Hi Dean,
The faster code workshop indicated that using built-in functions and using real numbers (with decimal points) produces faster running programs. This is not considered parallel processing generally. Check your Parallel Kernel Preferences -> Local Kernels to see that the number of local kernels matches the expected number of cores for your processor. Verify that they are working by looking at the Parallel Kernel Status (bottom right button under the Parallel Kernel Configuration box).

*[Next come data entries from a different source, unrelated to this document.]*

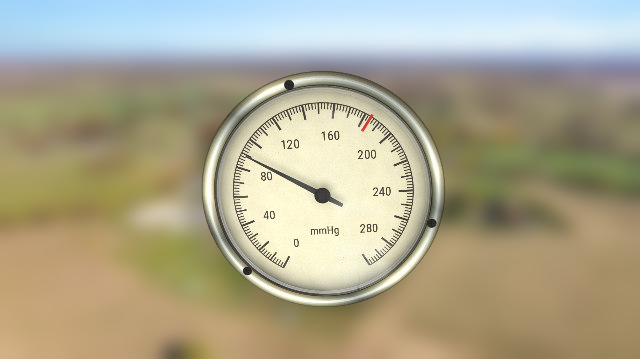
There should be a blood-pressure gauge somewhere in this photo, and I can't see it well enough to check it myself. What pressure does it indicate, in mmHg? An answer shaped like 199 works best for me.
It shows 90
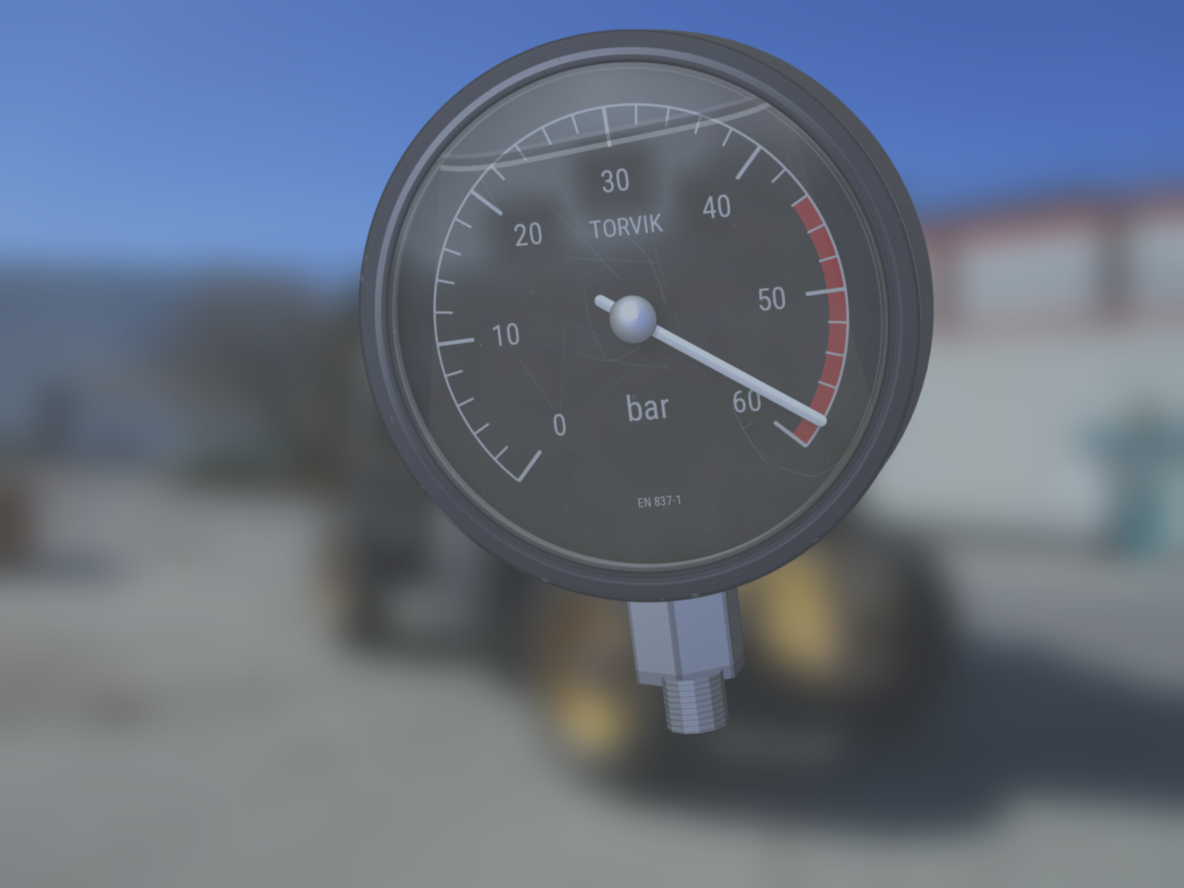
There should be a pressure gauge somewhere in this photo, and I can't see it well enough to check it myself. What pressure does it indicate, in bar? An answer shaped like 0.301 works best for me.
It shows 58
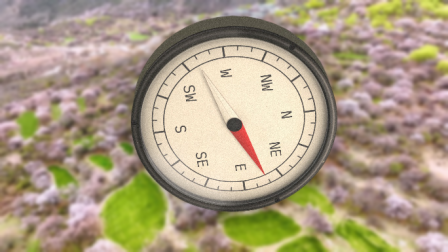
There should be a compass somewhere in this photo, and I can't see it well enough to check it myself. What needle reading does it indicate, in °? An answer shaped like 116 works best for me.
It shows 70
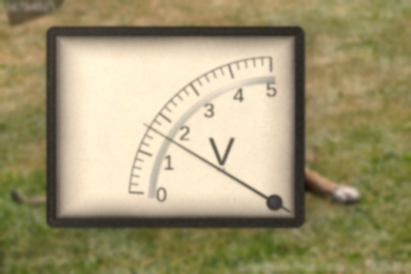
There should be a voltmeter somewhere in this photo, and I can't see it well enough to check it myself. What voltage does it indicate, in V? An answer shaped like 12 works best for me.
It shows 1.6
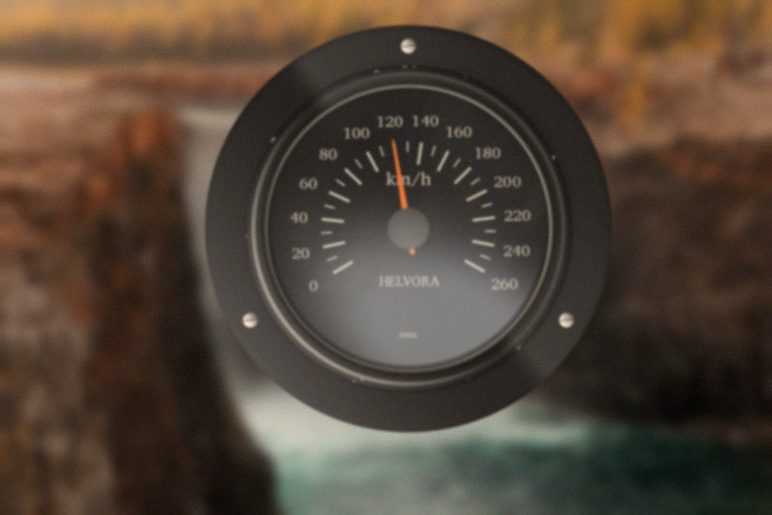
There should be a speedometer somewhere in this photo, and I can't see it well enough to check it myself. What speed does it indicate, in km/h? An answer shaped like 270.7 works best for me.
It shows 120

If there are other computers running Mathematica, you can try and set up a lightweight grid to share the load (Parallel Kernel Preferences -> Lightweight Grid) See http://bit.ly/1KlvxmM for more info. Next you could uses remote Kernels on the Wolfram servers if you have the license for it (Parallel Kernel Preferences -> Remote Kernels). The approach throws more kernels at the problem without having to optimize code as much.
If you want to use CUDA, then I don't think "automatically" is the right word. Mathematica programs have to include CUDA functions to take advantage of the parallel processing in your GPU. Your NVIDIA graphics card drivers need to support support CUDA. The following Mathematica functions can be used to check that CUDA is available and ready to use.
Needs["CUDALink`"]
CUDAQ[]
CUDAInformation[];
TabView[Table[ii -> Grid[Replace[#, Rule[x_, y_] -> {x, y}] & /@ CUDAInformation[ii], Frame -> All], {ii, 1, $CUDADeviceCount}]]
CUDADriverVersion[]
CUDAResourcesInformation[]
SystemInformation[]
Then use to CUDA tutorial to learn to rewrite your code to use the graphics card GPU ( http:bit.ly/1Oka6GO ).